═══ DATA ═══
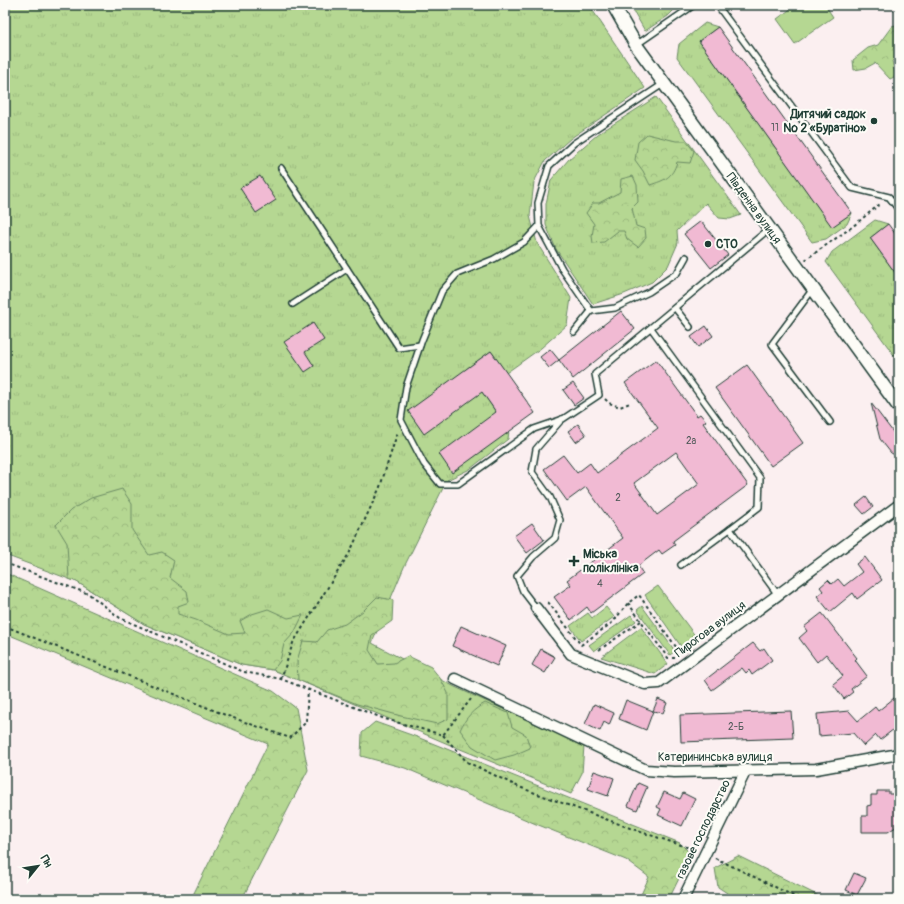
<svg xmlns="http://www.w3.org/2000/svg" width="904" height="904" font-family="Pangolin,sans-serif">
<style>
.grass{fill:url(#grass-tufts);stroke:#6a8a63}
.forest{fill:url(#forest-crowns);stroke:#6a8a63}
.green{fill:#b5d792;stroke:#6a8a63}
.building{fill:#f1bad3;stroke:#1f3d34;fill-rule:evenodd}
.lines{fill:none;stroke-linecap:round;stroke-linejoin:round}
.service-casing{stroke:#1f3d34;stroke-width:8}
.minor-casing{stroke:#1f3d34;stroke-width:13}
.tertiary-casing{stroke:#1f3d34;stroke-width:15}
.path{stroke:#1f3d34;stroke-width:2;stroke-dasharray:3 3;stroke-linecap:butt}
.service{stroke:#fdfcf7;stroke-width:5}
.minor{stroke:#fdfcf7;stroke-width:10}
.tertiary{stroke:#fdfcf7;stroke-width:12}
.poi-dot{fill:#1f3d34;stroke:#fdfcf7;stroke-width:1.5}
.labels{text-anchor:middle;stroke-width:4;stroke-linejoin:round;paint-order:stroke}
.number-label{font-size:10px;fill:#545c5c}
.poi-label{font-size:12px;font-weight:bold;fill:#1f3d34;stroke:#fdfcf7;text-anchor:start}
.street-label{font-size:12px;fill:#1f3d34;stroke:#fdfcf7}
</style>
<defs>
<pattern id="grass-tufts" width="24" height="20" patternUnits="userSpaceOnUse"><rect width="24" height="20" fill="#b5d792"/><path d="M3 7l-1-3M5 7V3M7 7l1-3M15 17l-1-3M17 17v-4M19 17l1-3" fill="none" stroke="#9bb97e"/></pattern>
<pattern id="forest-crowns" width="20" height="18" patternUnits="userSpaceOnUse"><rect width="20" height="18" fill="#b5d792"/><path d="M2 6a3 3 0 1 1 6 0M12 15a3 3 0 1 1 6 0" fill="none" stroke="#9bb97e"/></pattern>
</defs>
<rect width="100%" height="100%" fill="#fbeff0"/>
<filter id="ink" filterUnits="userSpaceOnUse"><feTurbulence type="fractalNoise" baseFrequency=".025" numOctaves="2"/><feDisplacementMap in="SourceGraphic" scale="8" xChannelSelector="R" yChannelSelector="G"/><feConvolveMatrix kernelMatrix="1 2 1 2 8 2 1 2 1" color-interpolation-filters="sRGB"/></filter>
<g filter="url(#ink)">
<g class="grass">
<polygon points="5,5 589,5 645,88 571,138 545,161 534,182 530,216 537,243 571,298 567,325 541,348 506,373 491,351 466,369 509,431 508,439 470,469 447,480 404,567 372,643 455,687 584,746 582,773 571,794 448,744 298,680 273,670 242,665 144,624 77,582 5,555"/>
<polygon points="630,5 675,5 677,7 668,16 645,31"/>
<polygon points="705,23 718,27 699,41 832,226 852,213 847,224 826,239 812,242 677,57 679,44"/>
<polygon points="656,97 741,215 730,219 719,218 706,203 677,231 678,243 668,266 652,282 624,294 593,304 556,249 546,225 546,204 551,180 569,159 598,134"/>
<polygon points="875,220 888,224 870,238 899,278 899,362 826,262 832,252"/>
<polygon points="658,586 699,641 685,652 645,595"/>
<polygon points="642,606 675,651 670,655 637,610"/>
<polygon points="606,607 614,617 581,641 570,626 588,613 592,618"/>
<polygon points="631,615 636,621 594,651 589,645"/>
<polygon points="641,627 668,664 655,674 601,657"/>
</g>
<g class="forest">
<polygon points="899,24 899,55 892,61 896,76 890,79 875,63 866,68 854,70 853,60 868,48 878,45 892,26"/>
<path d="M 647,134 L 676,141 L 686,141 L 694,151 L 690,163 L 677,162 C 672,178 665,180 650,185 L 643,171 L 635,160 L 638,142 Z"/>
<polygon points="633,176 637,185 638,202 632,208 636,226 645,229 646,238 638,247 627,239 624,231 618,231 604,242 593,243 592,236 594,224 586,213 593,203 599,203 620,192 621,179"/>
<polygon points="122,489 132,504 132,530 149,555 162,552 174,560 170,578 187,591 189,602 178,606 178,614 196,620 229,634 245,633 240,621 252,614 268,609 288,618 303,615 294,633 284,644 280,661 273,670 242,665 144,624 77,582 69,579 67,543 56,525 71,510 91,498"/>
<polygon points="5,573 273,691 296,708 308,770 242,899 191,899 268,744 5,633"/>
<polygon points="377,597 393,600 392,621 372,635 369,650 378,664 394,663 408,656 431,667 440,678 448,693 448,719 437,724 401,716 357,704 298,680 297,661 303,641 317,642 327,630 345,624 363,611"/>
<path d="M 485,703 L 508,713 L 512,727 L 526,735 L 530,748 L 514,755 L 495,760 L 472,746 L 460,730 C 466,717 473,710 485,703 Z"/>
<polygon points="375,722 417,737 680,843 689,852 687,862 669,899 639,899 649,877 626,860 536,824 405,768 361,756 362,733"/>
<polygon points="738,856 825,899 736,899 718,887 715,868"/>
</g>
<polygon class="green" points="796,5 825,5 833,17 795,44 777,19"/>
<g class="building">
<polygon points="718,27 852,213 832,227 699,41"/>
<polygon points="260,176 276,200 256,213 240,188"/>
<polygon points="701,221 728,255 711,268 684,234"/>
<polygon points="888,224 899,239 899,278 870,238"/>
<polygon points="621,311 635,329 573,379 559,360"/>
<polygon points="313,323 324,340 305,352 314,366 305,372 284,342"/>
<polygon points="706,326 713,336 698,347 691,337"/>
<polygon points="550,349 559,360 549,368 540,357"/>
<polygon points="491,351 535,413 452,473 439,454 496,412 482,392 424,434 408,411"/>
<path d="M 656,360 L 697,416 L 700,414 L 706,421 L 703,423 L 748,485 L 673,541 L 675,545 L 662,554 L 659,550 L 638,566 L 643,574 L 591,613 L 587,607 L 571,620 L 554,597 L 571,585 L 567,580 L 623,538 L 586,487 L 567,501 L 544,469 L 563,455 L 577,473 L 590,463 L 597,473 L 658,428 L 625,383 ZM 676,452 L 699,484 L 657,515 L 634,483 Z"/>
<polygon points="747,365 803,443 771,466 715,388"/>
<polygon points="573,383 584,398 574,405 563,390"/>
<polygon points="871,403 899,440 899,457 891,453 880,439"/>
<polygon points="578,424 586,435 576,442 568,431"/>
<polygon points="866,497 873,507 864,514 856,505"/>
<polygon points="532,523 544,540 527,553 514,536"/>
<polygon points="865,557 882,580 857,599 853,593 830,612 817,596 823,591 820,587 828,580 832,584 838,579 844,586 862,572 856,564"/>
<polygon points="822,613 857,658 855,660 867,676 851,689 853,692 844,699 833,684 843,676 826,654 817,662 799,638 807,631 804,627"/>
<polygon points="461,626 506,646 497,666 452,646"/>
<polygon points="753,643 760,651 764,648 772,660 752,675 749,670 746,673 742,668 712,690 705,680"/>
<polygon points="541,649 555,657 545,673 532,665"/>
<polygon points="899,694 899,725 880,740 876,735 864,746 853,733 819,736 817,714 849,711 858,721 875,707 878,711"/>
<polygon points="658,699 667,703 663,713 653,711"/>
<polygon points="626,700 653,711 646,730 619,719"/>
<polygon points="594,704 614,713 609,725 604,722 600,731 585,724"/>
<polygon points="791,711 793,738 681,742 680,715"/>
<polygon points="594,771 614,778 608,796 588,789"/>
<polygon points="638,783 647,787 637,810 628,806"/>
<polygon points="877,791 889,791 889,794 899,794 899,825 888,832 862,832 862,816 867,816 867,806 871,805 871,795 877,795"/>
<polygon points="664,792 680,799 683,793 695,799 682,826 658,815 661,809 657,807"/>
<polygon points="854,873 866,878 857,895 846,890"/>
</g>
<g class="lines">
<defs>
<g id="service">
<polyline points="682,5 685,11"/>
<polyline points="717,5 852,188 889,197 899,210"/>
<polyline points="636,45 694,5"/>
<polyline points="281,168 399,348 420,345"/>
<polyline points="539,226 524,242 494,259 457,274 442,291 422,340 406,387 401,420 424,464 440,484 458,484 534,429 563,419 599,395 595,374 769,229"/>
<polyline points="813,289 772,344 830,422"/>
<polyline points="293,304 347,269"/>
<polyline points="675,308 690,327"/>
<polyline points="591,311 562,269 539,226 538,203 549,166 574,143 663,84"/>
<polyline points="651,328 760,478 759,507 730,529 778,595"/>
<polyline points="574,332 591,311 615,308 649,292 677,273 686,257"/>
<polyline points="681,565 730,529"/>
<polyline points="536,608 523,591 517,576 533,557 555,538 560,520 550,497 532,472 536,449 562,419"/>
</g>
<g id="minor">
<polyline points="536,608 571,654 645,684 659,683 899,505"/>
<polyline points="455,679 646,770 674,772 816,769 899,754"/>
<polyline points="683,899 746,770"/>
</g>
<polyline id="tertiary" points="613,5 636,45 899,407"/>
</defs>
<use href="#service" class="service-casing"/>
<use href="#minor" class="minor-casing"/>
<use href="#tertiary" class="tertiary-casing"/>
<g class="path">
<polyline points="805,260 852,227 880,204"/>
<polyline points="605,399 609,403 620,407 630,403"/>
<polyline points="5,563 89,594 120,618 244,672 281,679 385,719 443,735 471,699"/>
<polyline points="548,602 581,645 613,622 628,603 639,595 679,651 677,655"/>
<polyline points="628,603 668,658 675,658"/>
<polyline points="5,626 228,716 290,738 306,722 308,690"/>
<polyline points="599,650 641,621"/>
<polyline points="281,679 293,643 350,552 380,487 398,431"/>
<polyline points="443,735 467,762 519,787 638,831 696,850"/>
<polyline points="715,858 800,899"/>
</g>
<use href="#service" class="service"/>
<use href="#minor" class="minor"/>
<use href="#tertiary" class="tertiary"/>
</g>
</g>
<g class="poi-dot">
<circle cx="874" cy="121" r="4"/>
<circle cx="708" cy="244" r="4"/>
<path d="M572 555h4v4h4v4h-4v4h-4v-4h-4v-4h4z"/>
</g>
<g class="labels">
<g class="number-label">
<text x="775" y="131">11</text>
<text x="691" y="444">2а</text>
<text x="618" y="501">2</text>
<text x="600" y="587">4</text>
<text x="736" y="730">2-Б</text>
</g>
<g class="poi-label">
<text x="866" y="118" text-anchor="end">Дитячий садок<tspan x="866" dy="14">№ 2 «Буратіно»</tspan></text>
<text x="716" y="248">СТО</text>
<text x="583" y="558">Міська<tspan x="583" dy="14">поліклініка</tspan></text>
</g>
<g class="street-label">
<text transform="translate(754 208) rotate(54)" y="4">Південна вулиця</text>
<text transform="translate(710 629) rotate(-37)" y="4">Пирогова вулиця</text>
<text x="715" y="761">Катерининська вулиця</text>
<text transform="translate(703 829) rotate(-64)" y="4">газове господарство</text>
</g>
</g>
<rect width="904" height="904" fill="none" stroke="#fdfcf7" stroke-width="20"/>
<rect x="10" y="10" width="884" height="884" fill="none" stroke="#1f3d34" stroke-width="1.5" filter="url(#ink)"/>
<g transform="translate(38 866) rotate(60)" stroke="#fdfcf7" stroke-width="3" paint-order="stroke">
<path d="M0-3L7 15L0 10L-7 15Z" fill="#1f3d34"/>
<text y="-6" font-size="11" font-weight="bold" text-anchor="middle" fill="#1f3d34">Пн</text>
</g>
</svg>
═══
-- ASSIGNED TASK --
Search the data above and return each line in which "circle" occurs.

-- REPLY TO THE EXERCISE --
<circle cx="874" cy="121" r="4"/>
<circle cx="708" cy="244" r="4"/>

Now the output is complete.